起き上がって電気を付けた。ベッドの上で「やばっ」と呟き慌てて寝た振りをするのっち。アンタは一体何がしたいんよ。
「のっち…良い子は早よ寝んさい」
馬乗りになって、頬を抓った。プニプニしてて、我が頬ながら気持ち良い。
「痛たたた」
涙目になるのっち。手を動かせないから足をバタバタさせる。朝まで我慢してね。
ガチャ、
扉の開く音。振り返ると、そこには。
「…ち、ちゃあぽん…」
ちゃあぽんが、凍り付いている。あ~ちゃんも凍り付く。のっちもつられて凍り付く。
…この状況。マズい。
誤解だ。誤解だよちゃあぽん。違うんだよ。妹の手から、持っていたノートと鉛筆が滑り落ちた。学校の宿題でも教えて欲しかったのかな。
「お、お姉ちゃん…のっち…」
呟くちゃあぽんの顔は真っ赤。あぁ、まさかの展開。
今のちゃあぽんの心境は…。考え無くとも察しが付く。頭がグルグルしてきた。どうしよう、誤解を解かないと。
「こ、これは…その…」
上手い言い訳が思い付かない。のっちに助けを求めようと、目をやると、寝た振りをしているのっち。
こんのアホー!!一人だけ逃げよってからに!
「ご、ごめんね邪魔して…し宿題は自分で頑張るけぇ、気にせんで!」
ちゃあぽんは落としたノート達を拾い集め、慌てて出て行こうとする。ちなみにちゃあぽんの部屋はココの隣。
「ま、待って!これは違…、」
「だ大丈夫じゃよ!耳栓するけぇ、気にならんし…」
大丈夫じゃないよ。てゆーか、何を想像してるか知らないけど、全然そんなんじゃないからさ。
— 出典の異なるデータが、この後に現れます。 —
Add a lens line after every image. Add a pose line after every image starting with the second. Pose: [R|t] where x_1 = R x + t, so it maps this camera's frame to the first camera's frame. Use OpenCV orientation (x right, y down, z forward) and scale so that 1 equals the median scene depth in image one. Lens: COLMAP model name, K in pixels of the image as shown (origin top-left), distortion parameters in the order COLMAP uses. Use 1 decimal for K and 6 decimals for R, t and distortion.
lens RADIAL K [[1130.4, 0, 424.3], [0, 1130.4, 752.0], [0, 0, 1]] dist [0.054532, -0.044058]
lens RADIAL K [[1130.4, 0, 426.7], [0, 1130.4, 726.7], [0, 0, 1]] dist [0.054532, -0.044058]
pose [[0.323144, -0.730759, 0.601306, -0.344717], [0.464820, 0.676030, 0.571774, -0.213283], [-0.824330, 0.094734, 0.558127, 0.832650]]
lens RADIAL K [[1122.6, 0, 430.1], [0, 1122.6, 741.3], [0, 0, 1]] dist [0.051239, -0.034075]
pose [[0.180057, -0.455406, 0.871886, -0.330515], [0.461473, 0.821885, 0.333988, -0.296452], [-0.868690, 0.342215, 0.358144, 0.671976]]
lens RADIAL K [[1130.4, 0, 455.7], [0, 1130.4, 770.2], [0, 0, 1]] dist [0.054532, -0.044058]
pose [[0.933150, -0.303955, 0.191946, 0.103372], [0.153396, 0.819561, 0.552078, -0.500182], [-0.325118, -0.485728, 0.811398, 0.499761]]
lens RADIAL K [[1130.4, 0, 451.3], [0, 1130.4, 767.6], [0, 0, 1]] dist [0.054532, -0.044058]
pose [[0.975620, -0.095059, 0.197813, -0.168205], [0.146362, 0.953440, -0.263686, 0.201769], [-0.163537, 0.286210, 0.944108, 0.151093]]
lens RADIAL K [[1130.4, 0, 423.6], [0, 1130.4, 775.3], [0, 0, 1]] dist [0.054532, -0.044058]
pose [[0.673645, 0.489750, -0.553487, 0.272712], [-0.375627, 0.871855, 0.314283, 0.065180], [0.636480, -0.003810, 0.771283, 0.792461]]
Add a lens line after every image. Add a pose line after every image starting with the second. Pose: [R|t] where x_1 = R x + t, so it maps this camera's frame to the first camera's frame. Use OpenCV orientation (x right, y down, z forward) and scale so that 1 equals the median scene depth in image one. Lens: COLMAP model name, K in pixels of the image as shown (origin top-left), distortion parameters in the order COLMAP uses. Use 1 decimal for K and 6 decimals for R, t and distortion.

ちゃあぽんが逃げる様に去って行く。なんで。なんでこんな事に。お姉ちゃんは、そんなんじゃないんだよ。ちゃあぽん…。
バタン、
むなしく扉が閉まった。
終わりだ。もう、終わりだ。電気を消して、布団に潜る。なんだろ。目から何かが溢れてくるよ。止まらないよ。
「あ~ちゃん…ドンマイ」
のっちの声が聞こえた。
全部アンタのせいだろ。一生呪ってやる。
しかし夜はまだ、終わらない…。